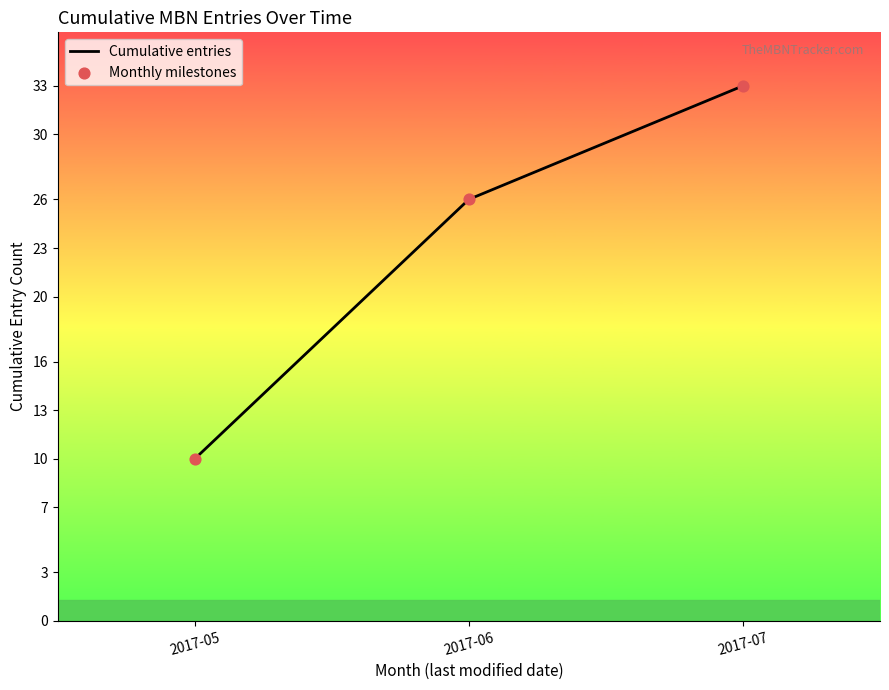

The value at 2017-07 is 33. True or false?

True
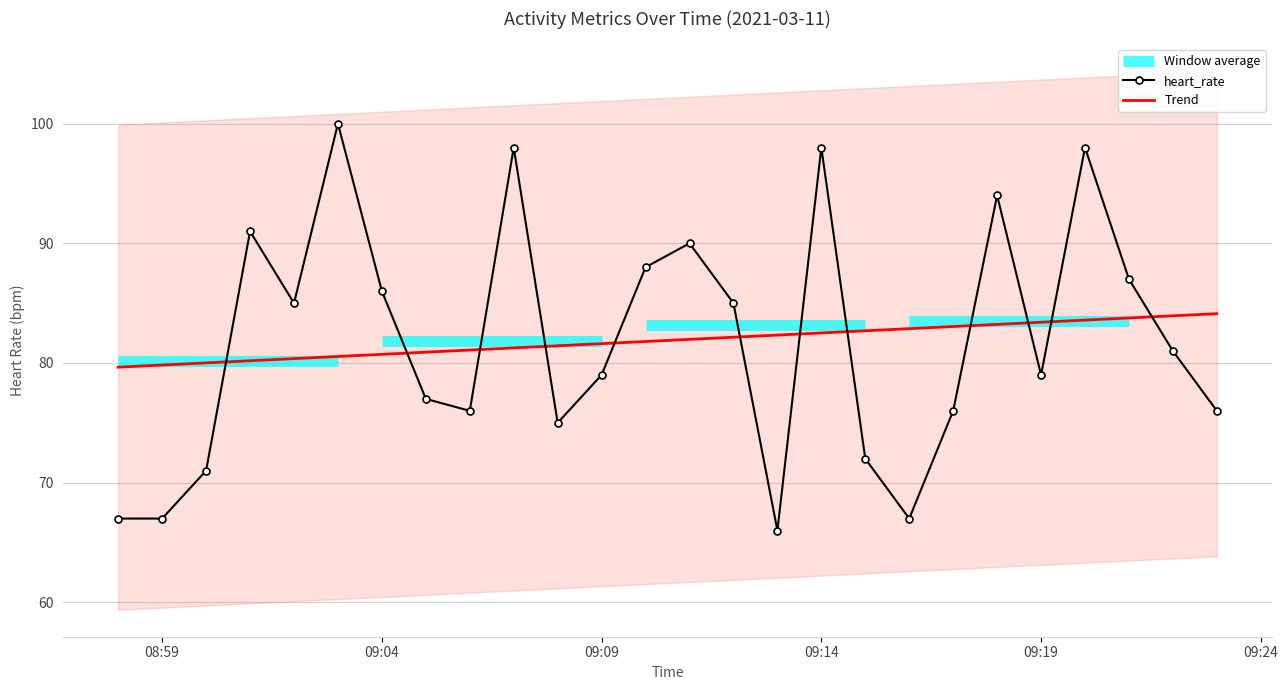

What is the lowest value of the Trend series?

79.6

---

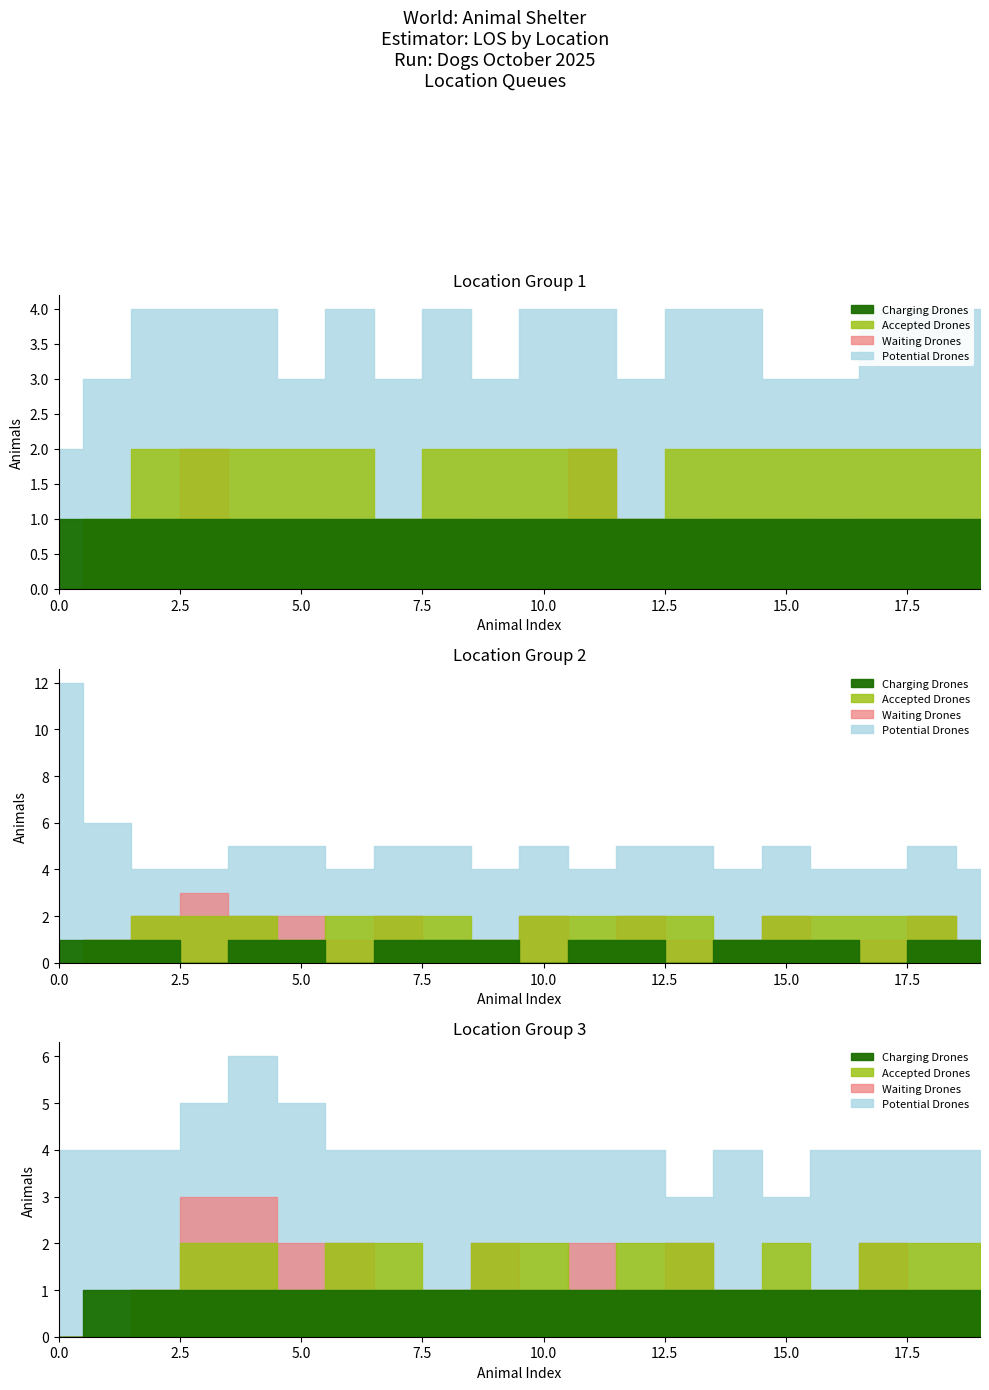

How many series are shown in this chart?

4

WORK TO BE COMPLETED —
Edit the rows from the line containing "The value at 2017-07 is 33. True or false?" through the line containing "What is the lowest value of the Trend series?" so that "series" becomes "line", with everything else unchanged. Give only those lines, and leave the pictures out.

WRITTEN RESPONSE —
The value at 2017-07 is 33. True or false?

True

What is the lowest value of the Trend line?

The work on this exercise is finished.